Representatives from the NCI reported on their ongoing collection of high-resolution images to catalyze software development for the early detection of lung cancer. In the course of this work, particular attention has been focused on the optimal development of an imaging database. A particular concern relates to the establishment of "ground truth" in regard to whether a CT image file represents a "false-positive" condition or a confirmed cancer case.

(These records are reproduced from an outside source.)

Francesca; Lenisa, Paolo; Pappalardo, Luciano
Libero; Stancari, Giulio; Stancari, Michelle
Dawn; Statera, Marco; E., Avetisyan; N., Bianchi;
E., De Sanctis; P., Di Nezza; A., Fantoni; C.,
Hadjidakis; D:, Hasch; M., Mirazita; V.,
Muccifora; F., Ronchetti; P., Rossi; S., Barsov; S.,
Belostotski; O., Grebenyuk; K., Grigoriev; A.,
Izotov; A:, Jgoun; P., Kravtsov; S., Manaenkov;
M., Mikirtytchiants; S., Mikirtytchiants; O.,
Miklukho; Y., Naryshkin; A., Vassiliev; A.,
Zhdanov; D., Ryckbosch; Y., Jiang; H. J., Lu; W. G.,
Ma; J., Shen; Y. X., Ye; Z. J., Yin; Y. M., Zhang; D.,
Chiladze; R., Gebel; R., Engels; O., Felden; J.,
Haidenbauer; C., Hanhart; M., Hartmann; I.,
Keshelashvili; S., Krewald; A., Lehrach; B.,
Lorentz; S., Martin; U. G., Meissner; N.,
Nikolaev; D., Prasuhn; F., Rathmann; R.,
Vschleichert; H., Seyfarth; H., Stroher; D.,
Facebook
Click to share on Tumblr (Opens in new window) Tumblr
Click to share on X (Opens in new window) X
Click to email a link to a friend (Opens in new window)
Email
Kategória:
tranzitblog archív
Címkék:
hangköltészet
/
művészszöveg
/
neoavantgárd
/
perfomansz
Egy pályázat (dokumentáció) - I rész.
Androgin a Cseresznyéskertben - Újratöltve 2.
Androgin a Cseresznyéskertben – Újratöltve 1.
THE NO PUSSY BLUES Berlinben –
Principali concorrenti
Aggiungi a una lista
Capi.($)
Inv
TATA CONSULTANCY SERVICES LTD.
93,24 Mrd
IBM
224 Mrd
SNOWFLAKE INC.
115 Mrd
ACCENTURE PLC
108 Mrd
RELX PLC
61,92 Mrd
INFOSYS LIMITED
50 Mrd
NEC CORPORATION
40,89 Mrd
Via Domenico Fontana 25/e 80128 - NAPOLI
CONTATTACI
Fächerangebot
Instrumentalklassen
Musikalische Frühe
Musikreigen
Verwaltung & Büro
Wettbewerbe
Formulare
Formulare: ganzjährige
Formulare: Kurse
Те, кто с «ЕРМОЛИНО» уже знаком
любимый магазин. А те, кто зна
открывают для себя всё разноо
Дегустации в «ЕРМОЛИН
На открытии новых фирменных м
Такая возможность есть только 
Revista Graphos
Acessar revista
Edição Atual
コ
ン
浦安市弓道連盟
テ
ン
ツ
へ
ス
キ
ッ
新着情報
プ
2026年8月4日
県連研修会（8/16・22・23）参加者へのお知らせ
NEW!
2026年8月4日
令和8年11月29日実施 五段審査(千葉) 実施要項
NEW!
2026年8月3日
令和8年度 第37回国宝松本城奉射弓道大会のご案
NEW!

Based on feedback from the initial workshop regarding strong potential for real progress, the consensus was that an ongoing workshop forum was needed for academic and federal scientists as well as medical imaging and pharmaceutical industry representatives to continue developing their future vision of image-processing technology and computer-assisted diagnosis. It was agreed to meet again to discuss these issues as they relate to lung cancer treatment and prevention applications, to facilitate improvements in lung cancer outcomes. The purpose of the second workshop is summarized in Table 1. A major impetus in sustaining this forum was that lung cancer was a particularly strategic focus for research since the disease is so lethal. Furthermore, many of the challenges in validating lung cancer CAD tools can be shared with other high-resolution imaging tools.
The second workshop was convened on April 21-22, 2005, in Annapolis, Md, with the intention of discussing interval progress. From the comments of the pharmaceutical representatives, it was clear that lung cancer was growing as a high-priority area of drug development with many potential drug targets being evaluated in clinical trials. It was also evident from the results of success with targeted therapies in particular lung cancer settings[4,18] that many disease subtypes and distinct patient populations could be of interest.
The rapid improvements with CT imaging appeared likely to continue, necessitating the continuous collection of relevant image data to sustain the development of evolving CT platforms. That is, higher-resolution imaging will continue to find earlier phases of lung cancer that have never been seen before. It is therefore critical to continuously collect appropriate forms of ground truth from large image databases to ensure rigorous CAD validation.
The concern of investigators at the workshop was whether the number of cases in the image/outcome database will be sufficient not only to capture the variance in patient conditions and lung cancer presentation, but also to reflect the expected variability in scanner acquisition parameters. The consensus was that the precision of the volumetric tool will be directly related to the amount of high-quality data available, the capability of the acquisition system used, and the sophistication of the algorithms employed. From the discussion, the ideal target size of the database ranged from 500 to over 1,000 cases of serial images.